Report every line in the listing below where the string "ordered" shows up.

Supplied data ->
---+---

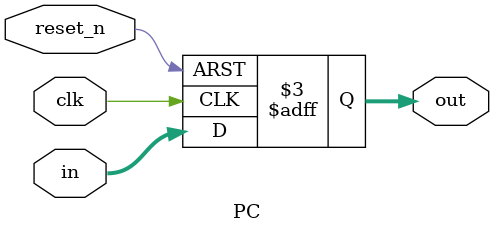
<source format=sv>
module PC(
	input bit clk,reset_n,
	input logic [31:0] in,
	output logic [31:0] out
);
	always_ff @(posedge clk or negedge reset_n) begin
		if(!reset_n)
			out <= 32'b0;
		else
			out <= in;
		
	end
endmodule

</source>
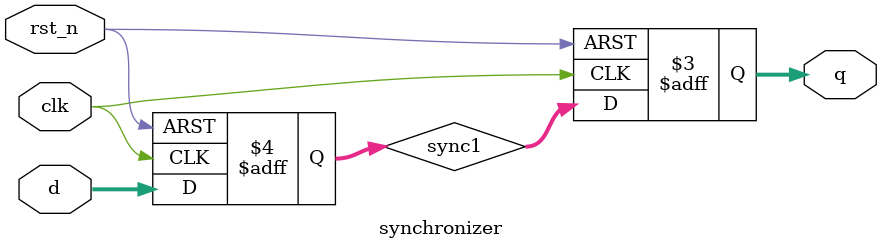
<source format=v>
module synchronizer #(parameter WIDTH = 4) (
  input clk,
  input rst_n,
  input [WIDTH-1:0] d,
  output reg [WIDTH-1:0] q
);

  reg [WIDTH-1:0] sync1;

  always @(posedge clk or negedge rst_n) begin
    if (!rst_n) begin
      sync1 <= 0;
      q <= 0;
    end else begin
      sync1 <= d;
      q <= sync1;
    end
  end

endmodule

</source>
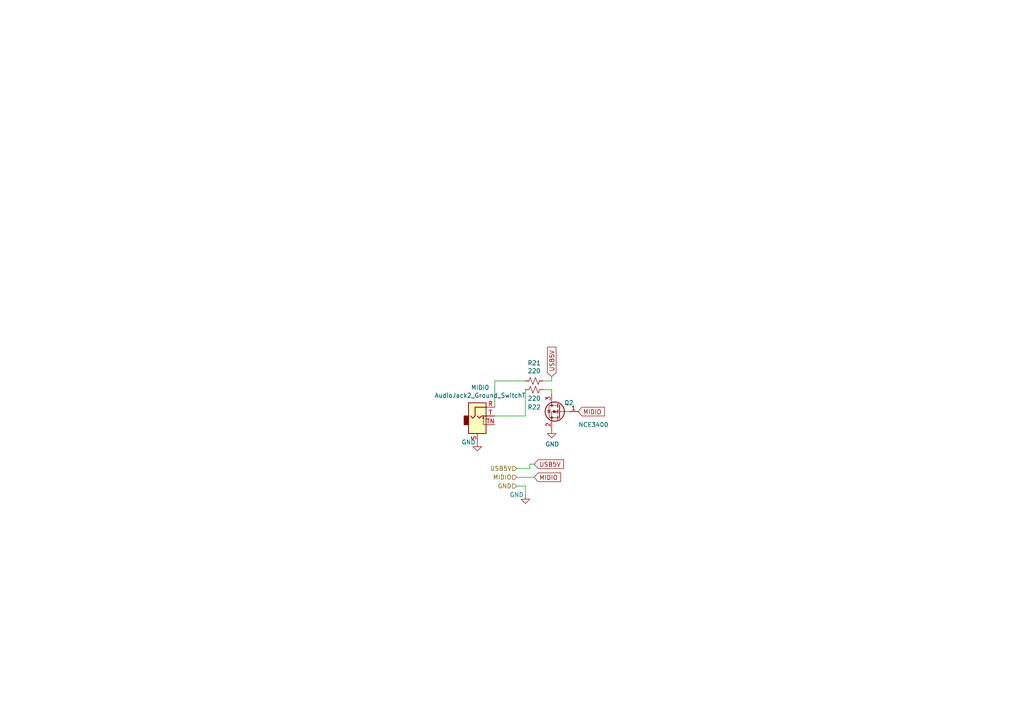
<source format=kicad_sch>
(kicad_sch (version 20230121) (generator eeschema)

  (uuid 4352386a-ba93-4244-823a-fceff857aa56)

  (paper "A4")

  


  (wire (pts (xy 149.86 140.97) (xy 152.4 140.97))
    (stroke (width 0) (type default))
    (uuid 1e9f4123-e23d-484b-b09c-ec1915caf104)
  )
  (wire (pts (xy 149.86 138.43) (xy 154.94 138.43))
    (stroke (width 0) (type default))
    (uuid 1fb506a3-aa5a-4d9d-b7ce-453e644531ba)
  )
  (wire (pts (xy 152.4 113.03) (xy 152.4 120.65))
    (stroke (width 0) (type default))
    (uuid 379a7e87-cbbc-4625-84df-cc3db5a1b75f)
  )
  (wire (pts (xy 153.67 135.89) (xy 153.67 134.62))
    (stroke (width 0) (type default))
    (uuid 47fa0aa3-8391-4ba5-9afd-d7edf3db1844)
  )
  (wire (pts (xy 157.48 110.49) (xy 160.02 110.49))
    (stroke (width 0) (type default))
    (uuid 4b99a380-69b0-4157-865a-12eda2353314)
  )
  (wire (pts (xy 160.02 110.49) (xy 160.02 109.22))
    (stroke (width 0) (type default))
    (uuid 6d0583fe-8d5e-4002-a1a7-f6d6e7b15703)
  )
  (wire (pts (xy 149.86 135.89) (xy 153.67 135.89))
    (stroke (width 0) (type default))
    (uuid 822dbb2a-e3e3-4cf9-a79e-75c51154f524)
  )
  (wire (pts (xy 143.51 118.11) (xy 143.51 110.49))
    (stroke (width 0) (type default))
    (uuid 8ae1fffb-c389-4abe-8472-893ad178757b)
  )
  (wire (pts (xy 152.4 120.65) (xy 143.51 120.65))
    (stroke (width 0) (type default))
    (uuid 8e3d8a8c-0543-4903-ad7a-11b52ac60fbb)
  )
  (wire (pts (xy 160.02 113.03) (xy 160.02 114.3))
    (stroke (width 0) (type default))
    (uuid b6894a1c-3445-474d-8587-4373a94f87d8)
  )
  (wire (pts (xy 143.51 110.49) (xy 152.4 110.49))
    (stroke (width 0) (type default))
    (uuid d7453bb1-c4ab-4a5c-ad12-8b1f7c631fe9)
  )
  (wire (pts (xy 153.67 134.62) (xy 154.94 134.62))
    (stroke (width 0) (type default))
    (uuid d862861d-395c-40b7-ab68-b32494e4e43a)
  )
  (wire (pts (xy 152.4 140.97) (xy 152.4 143.51))
    (stroke (width 0) (type default))
    (uuid d996430e-6d99-4798-a49b-9a509d5c417a)
  )
  (wire (pts (xy 157.48 113.03) (xy 160.02 113.03))
    (stroke (width 0) (type default))
    (uuid f529a975-b578-46b4-8cc1-b497655da008)
  )

  (global_label "MIDIO" (shape input) (at 154.94 138.43 0)
    (effects (font (size 1.27 1.27)) (justify left))
    (uuid 1e9e00b8-0c61-4488-85d9-fdcf49243108)
    (property "Intersheetrefs" "${INTERSHEET_REFS}" (at 154.94 138.43 0)
      (effects (font (size 1.27 1.27)) hide)
    )
  )
  (global_label "MIDIO" (shape input) (at 167.64 119.38 0)
    (effects (font (size 1.27 1.27)) (justify left))
    (uuid 24372726-c151-4280-b596-b9e8fd62eeba)
    (property "Intersheetrefs" "${INTERSHEET_REFS}" (at 167.64 119.38 0)
      (effects (font (size 1.27 1.27)) hide)
    )
  )
  (global_label "USB5V" (shape input) (at 154.94 134.62 0)
    (effects (font (size 1.27 1.27)) (justify left))
    (uuid aab07d99-c164-4edc-832d-6d6485922777)
    (property "Intersheetrefs" "${INTERSHEET_REFS}" (at 154.94 134.62 0)
      (effects (font (size 1.27 1.27)) hide)
    )
  )
  (global_label "USB5V" (shape input) (at 160.02 109.22 90)
    (effects (font (size 1.27 1.27)) (justify left))
    (uuid c3808b29-00a9-4ac3-9f5e-ceb0c3f6d172)
    (property "Intersheetrefs" "${INTERSHEET_REFS}" (at 160.02 109.22 0)
      (effects (font (size 1.27 1.27)) hide)
    )
  )

  (hierarchical_label "MIDIO" (shape input) (at 149.86 138.43 180)
    (effects (font (size 1.27 1.27)) (justify right))
    (uuid 0daec282-6828-4f54-a413-798092925c66)
  )
  (hierarchical_label "USB5V" (shape input) (at 149.86 135.89 180)
    (effects (font (size 1.27 1.27)) (justify right))
    (uuid a22c32ee-c065-45fd-89b5-1e600379abf9)
  )
  (hierarchical_label "GND" (shape input) (at 149.86 140.97 180)
    (effects (font (size 1.27 1.27)) (justify right))
    (uuid e06dcc10-489c-4b7f-9697-f40105eebb37)
  )

  (symbol (lib_id "Device:Q_NMOS_GSD") (at 162.56 119.38 0) (mirror y) (unit 1)
    (in_bom yes) (on_board yes) (dnp no)
    (uuid 00000000-0000-0000-0000-00006387469a)
    (property "Reference" "Q2" (at 166.37 116.84 0)
      (effects (font (size 1.27 1.27)) (justify left))
    )
    (property "Value" "NCE3400" (at 176.53 123.19 0)
      (effects (font (size 1.27 1.27)) (justify left))
    )
    (property "Footprint" "Package_TO_SOT_SMD:SOT-23" (at 157.48 116.84 0)
      (effects (font (size 1.27 1.27)) hide)
    )
    (property "Datasheet" "" (at 162.56 119.38 0)
      (effects (font (size 1.27 1.27)) hide)
    )
    (property "JLC" "SOT-23(SOT-23-3)" (at 162.56 119.38 0)
      (effects (font (size 1.27 1.27)) hide)
    )
    (property "LCSC" "C113202" (at 162.56 119.38 0)
      (effects (font (size 1.27 1.27)) hide)
    )
    (property "ordered" "y" (at 162.56 119.38 0)
      (effects (font (size 1.27 1.27)) hide)
    )
    (pin "1" (uuid 2dc6e4d9-84f3-489c-bc4f-cf8aea586d73))
    (pin "2" (uuid 724598da-3e17-41c7-9872-6e1059657cf5))
    (pin "3" (uuid a18fb87e-4029-4b39-b996-e7be35dbc872))
    (instances
      (project "quadrant"
        (path "/8946b391-7a1a-4938-822f-fe0b062d1674/00000000-0000-0000-0000-000063924664"
          (reference "Q2") (unit 1)
        )
      )
    )
  )

  (symbol (lib_id "Device:R_Small_US") (at 154.94 110.49 270) (unit 1)
    (in_bom yes) (on_board yes) (dnp no)
    (uuid 00000000-0000-0000-0000-000063948b2b)
    (property "Reference" "R21" (at 154.94 105.283 90)
      (effects (font (size 1.27 1.27)))
    )
    (property "Value" "220" (at 154.94 107.5944 90)
      (effects (font (size 1.27 1.27)))
    )
    (property "Footprint" "Resistor_SMD:R_0603_1608Metric_Pad0.98x0.95mm_HandSolder" (at 154.94 110.49 0)
      (effects (font (size 1.27 1.27)) hide)
    )
    (property "Datasheet" "~" (at 154.94 110.49 0)
      (effects (font (size 1.27 1.27)) hide)
    )
    (property "JLC" "0603" (at 154.94 110.49 0)
      (effects (font (size 1.27 1.27)) hide)
    )
    (property "LCSC" " C107696 " (at 154.94 110.49 0)
      (effects (font (size 1.27 1.27)) hide)
    )
    (property "ordered" "y" (at 154.94 110.49 0)
      (effects (font (size 1.27 1.27)) hide)
    )
    (pin "1" (uuid 7ceeb9d8-5f69-4ab0-928b-725614da589f))
    (pin "2" (uuid ffb2565e-fc59-4525-b4a0-ba2b60b05bab))
    (instances
      (project "quadrant"
        (path "/8946b391-7a1a-4938-822f-fe0b062d1674/00000000-0000-0000-0000-000063924664"
          (reference "R21") (unit 1)
        )
        (path "/8946b391-7a1a-4938-822f-fe0b062d1674"
          (reference "R?") (unit 1)
        )
      )
    )
  )

  (symbol (lib_id "Device:R_Small_US") (at 154.94 113.03 90) (unit 1)
    (in_bom yes) (on_board yes) (dnp no)
    (uuid 00000000-0000-0000-0000-000063948b31)
    (property "Reference" "R22" (at 154.94 118.11 90)
      (effects (font (size 1.27 1.27)))
    )
    (property "Value" "220" (at 154.94 115.57 90)
      (effects (font (size 1.27 1.27)))
    )
    (property "Footprint" "Resistor_SMD:R_0603_1608Metric_Pad0.98x0.95mm_HandSolder" (at 154.94 113.03 0)
      (effects (font (size 1.27 1.27)) hide)
    )
    (property "Datasheet" "~" (at 154.94 113.03 0)
      (effects (font (size 1.27 1.27)) hide)
    )
    (property "JLC" "0603" (at 154.94 113.03 0)
      (effects (font (size 1.27 1.27)) hide)
    )
    (property "LCSC" " C107696 " (at 154.94 113.03 0)
      (effects (font (size 1.27 1.27)) hide)
    )
    (property "ordered" "y" (at 154.94 113.03 0)
      (effects (font (size 1.27 1.27)) hide)
    )
    (pin "1" (uuid 0266c34e-0eec-49da-9ee8-44c69724935c))
    (pin "2" (uuid 21b282c1-209c-4178-b5a4-3bad36cd5497))
    (instances
      (project "quadrant"
        (path "/8946b391-7a1a-4938-822f-fe0b062d1674/00000000-0000-0000-0000-000063924664"
          (reference "R22") (unit 1)
        )
        (path "/8946b391-7a1a-4938-822f-fe0b062d1674"
          (reference "R?") (unit 1)
        )
      )
    )
  )

  (symbol (lib_id "power:GND") (at 160.02 124.46 0) (unit 1)
    (in_bom yes) (on_board yes) (dnp no)
    (uuid 00000000-0000-0000-0000-000063948b3b)
    (property "Reference" "#PWR057" (at 160.02 130.81 0)
      (effects (font (size 1.27 1.27)) hide)
    )
    (property "Value" "GND" (at 160.147 128.8542 0)
      (effects (font (size 1.27 1.27)))
    )
    (property "Footprint" "" (at 160.02 124.46 0)
      (effects (font (size 1.27 1.27)) hide)
    )
    (property "Datasheet" "" (at 160.02 124.46 0)
      (effects (font (size 1.27 1.27)) hide)
    )
    (pin "1" (uuid d42fcb40-4130-4d58-9c23-12c82b6dbe5b))
    (instances
      (project "quadrant"
        (path "/8946b391-7a1a-4938-822f-fe0b062d1674/00000000-0000-0000-0000-000063924664"
          (reference "#PWR057") (unit 1)
        )
        (path "/8946b391-7a1a-4938-822f-fe0b062d1674"
          (reference "#PWR?") (unit 1)
        )
      )
    )
  )

  (symbol (lib_id "quadrant:AudioJack2_Ground_SwitchT") (at 138.43 120.65 0) (unit 1)
    (in_bom yes) (on_board yes) (dnp no)
    (uuid 00000000-0000-0000-0000-000063948b4a)
    (property "Reference" "MIDI0" (at 139.2428 112.395 0)
      (effects (font (size 1.27 1.27)))
    )
    (property "Value" "AudioJack2_Ground_SwitchT" (at 139.2428 114.7064 0)
      (effects (font (size 1.27 1.27)))
    )
    (property "Footprint" "quadrant:PJ-327C-4A" (at 138.43 120.65 0)
      (effects (font (size 1.27 1.27)) hide)
    )
    (property "Datasheet" "~" (at 138.43 120.65 0)
      (effects (font (size 1.27 1.27)) hide)
    )
    (property "JLC" "SMD" (at 138.43 120.65 0)
      (effects (font (size 1.27 1.27)) hide)
    )
    (property "LCSC" "C145813" (at 138.43 120.65 0)
      (effects (font (size 1.27 1.27)) hide)
    )
    (property "ordered" "y" (at 138.43 120.65 0)
      (effects (font (size 1.27 1.27)) hide)
    )
    (pin "R" (uuid 19e4a4aa-f8c3-482f-aa2a-e46111d7ed86))
    (pin "S" (uuid da90a4bd-43a7-4d0d-a41d-24c64a843f0b))
    (pin "T" (uuid 5843a82e-0530-4937-a99e-02bae2e1f211))
    (pin "TN" (uuid 5a7e93e3-4389-4f56-88fe-370b4d7a2a1d))
    (instances
      (project "quadrant"
        (path "/8946b391-7a1a-4938-822f-fe0b062d1674/00000000-0000-0000-0000-000063924664"
          (reference "MIDI0") (unit 1)
        )
        (path "/8946b391-7a1a-4938-822f-fe0b062d1674"
          (reference "J?") (unit 1)
        )
      )
    )
  )

  (symbol (lib_id "power:GND") (at 138.43 128.27 0) (unit 1)
    (in_bom yes) (on_board yes) (dnp no)
    (uuid 00000000-0000-0000-0000-000063948b50)
    (property "Reference" "#PWR055" (at 138.43 134.62 0)
      (effects (font (size 1.27 1.27)) hide)
    )
    (property "Value" "GND" (at 135.89 128.27 0)
      (effects (font (size 1.27 1.27)))
    )
    (property "Footprint" "" (at 138.43 128.27 0)
      (effects (font (size 1.27 1.27)) hide)
    )
    (property "Datasheet" "" (at 138.43 128.27 0)
      (effects (font (size 1.27 1.27)) hide)
    )
    (pin "1" (uuid 3203a931-e668-49a3-ba9e-2c755e83bfaf))
    (instances
      (project "quadrant"
        (path "/8946b391-7a1a-4938-822f-fe0b062d1674/00000000-0000-0000-0000-000063924664"
          (reference "#PWR055") (unit 1)
        )
        (path "/8946b391-7a1a-4938-822f-fe0b062d1674"
          (reference "#PWR?") (unit 1)
        )
      )
    )
  )

  (symbol (lib_id "power:GND") (at 152.4 143.51 0) (unit 1)
    (in_bom yes) (on_board yes) (dnp no)
    (uuid 00000000-0000-0000-0000-00006394e118)
    (property "Reference" "#PWR056" (at 152.4 149.86 0)
      (effects (font (size 1.27 1.27)) hide)
    )
    (property "Value" "GND" (at 149.86 143.51 0)
      (effects (font (size 1.27 1.27)))
    )
    (property "Footprint" "" (at 152.4 143.51 0)
      (effects (font (size 1.27 1.27)) hide)
    )
    (property "Datasheet" "" (at 152.4 143.51 0)
      (effects (font (size 1.27 1.27)) hide)
    )
    (pin "1" (uuid 525924d3-84cf-4891-9963-c81c9e1e45ed))
    (instances
      (project "quadrant"
        (path "/8946b391-7a1a-4938-822f-fe0b062d1674/00000000-0000-0000-0000-000063924664"
          (reference "#PWR056") (unit 1)
        )
        (path "/8946b391-7a1a-4938-822f-fe0b062d1674"
          (reference "#PWR?") (unit 1)
        )
      )
    )
  )
)

</source>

---+---

Response to the task ->
    (property "ordered" "y" (at 162.56 119.38 0)
    (property "ordered" "y" (at 154.94 110.49 0)
    (property "ordered" "y" (at 154.94 113.03 0)
    (property "ordered" "y" (at 138.43 120.65 0)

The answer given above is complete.